• **Problem requirements**
List each line of the data that holds the string "evenodd".

• **Material provided**
■ ■ ■ ■ ■ ■ ■

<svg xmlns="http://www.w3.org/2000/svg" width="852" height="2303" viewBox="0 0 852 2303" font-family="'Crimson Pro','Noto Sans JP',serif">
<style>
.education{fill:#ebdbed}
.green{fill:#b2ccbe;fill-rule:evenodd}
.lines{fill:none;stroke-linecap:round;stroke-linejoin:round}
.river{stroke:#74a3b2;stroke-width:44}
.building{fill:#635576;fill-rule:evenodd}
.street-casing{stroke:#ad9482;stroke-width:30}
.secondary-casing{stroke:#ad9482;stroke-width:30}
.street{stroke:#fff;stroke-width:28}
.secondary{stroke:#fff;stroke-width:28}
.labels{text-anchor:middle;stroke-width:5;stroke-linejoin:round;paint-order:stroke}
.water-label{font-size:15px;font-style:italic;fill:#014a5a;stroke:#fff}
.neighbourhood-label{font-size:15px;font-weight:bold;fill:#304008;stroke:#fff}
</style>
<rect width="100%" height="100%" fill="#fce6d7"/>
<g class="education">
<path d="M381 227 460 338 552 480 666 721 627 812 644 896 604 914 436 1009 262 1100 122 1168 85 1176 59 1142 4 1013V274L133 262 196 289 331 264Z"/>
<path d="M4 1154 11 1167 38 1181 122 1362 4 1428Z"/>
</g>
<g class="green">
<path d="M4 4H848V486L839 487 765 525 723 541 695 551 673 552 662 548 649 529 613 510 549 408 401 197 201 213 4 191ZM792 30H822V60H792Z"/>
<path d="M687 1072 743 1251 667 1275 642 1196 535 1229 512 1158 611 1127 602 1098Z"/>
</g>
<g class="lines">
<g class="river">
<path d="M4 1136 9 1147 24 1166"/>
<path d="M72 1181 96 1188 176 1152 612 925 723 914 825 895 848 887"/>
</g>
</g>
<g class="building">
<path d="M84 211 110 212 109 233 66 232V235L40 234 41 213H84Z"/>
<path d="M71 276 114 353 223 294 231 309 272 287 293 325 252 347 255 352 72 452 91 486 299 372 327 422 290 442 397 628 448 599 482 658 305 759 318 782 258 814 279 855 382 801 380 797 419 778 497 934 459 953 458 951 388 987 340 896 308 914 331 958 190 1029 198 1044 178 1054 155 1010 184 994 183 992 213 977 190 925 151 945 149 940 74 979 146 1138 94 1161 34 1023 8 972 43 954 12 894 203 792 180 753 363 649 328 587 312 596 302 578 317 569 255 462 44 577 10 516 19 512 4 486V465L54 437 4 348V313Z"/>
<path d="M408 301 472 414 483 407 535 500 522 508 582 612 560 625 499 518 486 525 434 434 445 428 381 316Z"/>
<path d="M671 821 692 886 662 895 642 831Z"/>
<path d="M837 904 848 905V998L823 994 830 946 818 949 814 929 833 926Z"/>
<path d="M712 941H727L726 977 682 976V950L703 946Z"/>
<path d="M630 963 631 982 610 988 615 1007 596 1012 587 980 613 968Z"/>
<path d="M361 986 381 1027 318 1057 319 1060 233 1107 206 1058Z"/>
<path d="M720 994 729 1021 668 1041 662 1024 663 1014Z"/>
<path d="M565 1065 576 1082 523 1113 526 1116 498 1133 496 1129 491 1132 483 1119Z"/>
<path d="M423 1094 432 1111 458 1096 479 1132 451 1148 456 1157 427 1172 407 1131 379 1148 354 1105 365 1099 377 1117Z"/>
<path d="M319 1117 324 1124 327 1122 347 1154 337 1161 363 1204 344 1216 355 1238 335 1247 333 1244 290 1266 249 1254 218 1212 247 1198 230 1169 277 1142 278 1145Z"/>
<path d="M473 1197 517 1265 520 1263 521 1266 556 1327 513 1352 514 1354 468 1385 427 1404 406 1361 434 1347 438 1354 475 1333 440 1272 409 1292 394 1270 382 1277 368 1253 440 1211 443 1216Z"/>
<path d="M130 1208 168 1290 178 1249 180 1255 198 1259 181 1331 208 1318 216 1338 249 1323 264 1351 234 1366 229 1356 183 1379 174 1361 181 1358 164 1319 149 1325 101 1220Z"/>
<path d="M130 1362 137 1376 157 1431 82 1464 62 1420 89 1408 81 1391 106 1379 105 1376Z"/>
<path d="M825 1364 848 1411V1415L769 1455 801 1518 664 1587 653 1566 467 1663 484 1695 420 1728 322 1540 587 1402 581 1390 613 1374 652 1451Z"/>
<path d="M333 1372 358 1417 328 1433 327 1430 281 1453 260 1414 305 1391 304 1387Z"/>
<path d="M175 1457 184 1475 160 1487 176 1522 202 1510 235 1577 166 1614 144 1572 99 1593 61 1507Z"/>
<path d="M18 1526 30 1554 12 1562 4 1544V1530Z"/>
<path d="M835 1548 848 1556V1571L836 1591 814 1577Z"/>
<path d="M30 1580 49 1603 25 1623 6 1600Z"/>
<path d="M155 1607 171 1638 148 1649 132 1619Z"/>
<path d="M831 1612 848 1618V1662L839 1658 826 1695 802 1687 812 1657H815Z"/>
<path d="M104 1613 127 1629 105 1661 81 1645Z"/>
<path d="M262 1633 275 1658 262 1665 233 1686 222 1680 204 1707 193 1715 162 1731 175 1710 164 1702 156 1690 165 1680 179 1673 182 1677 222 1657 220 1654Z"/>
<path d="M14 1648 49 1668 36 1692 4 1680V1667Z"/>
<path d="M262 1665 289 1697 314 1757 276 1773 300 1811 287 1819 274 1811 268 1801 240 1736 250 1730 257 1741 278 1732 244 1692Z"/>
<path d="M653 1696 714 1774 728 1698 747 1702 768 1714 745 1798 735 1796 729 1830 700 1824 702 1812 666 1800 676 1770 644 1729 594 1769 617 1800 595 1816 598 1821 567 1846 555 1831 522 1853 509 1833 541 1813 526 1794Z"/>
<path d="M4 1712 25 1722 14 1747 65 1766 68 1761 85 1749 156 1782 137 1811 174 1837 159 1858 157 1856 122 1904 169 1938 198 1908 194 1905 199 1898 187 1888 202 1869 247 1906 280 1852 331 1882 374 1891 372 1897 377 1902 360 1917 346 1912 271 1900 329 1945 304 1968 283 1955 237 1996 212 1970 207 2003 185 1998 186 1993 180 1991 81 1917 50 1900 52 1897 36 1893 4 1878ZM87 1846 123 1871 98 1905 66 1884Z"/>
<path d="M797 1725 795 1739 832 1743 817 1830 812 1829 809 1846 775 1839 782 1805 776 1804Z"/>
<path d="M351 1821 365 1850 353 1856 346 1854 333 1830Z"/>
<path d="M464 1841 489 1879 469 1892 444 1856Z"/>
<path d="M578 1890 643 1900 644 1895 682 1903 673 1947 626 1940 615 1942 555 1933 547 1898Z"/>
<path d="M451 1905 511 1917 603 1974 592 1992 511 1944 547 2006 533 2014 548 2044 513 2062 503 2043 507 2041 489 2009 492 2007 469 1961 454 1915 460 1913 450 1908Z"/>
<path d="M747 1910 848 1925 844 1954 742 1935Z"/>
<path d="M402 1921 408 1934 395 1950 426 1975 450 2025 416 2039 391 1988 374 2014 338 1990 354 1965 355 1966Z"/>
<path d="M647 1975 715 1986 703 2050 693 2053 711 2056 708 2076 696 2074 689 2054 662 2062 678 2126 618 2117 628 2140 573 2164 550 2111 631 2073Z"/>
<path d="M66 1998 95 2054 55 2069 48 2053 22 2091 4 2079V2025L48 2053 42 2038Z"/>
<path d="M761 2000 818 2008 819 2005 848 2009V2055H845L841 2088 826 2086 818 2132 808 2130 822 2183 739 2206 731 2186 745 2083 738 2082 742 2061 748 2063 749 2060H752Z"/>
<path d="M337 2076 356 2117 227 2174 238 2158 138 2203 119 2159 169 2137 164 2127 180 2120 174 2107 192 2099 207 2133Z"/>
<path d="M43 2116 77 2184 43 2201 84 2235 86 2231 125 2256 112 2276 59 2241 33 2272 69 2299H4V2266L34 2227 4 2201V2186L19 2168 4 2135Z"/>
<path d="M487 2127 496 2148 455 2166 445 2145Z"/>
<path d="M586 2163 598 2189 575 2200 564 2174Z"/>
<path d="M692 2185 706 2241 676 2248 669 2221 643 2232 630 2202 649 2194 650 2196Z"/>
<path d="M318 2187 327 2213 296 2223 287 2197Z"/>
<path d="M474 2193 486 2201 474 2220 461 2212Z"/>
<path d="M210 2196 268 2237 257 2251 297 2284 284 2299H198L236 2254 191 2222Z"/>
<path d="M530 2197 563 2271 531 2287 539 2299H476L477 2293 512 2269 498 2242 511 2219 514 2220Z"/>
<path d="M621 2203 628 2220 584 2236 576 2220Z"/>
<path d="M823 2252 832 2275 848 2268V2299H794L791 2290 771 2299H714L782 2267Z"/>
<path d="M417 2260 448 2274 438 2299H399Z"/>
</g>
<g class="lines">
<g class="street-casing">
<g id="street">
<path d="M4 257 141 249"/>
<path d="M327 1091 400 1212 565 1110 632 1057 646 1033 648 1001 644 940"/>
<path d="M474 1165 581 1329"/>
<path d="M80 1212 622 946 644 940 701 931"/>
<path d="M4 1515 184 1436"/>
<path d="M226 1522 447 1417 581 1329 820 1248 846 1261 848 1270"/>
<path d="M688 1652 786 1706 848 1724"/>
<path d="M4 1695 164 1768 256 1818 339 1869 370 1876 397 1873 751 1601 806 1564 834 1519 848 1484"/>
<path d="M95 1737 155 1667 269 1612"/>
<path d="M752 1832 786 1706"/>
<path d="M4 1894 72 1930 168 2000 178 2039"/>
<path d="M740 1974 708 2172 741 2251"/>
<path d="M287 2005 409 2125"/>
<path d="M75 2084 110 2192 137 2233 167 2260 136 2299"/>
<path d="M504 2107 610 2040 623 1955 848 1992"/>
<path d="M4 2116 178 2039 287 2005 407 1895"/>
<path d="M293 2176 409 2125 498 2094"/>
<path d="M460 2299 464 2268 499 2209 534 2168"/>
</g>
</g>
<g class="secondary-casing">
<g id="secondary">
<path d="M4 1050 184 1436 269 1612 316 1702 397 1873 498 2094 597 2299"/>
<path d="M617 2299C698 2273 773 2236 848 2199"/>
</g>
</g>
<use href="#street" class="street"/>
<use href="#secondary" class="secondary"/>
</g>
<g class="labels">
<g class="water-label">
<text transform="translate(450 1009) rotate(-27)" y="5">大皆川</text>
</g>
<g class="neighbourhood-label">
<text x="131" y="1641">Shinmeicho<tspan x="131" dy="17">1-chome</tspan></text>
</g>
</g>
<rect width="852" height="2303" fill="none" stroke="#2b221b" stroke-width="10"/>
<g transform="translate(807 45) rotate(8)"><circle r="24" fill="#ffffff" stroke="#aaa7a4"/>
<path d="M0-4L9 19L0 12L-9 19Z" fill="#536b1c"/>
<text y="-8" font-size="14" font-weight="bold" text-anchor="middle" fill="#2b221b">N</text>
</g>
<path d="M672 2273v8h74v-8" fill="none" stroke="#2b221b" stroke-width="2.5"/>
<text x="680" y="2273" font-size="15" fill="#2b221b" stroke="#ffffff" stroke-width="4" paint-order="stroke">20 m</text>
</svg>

■ ■ ■ ■ ■ ■ ■

• **Task solution**
.green{fill:#b2ccbe;fill-rule:evenodd}
.building{fill:#635576;fill-rule:evenodd}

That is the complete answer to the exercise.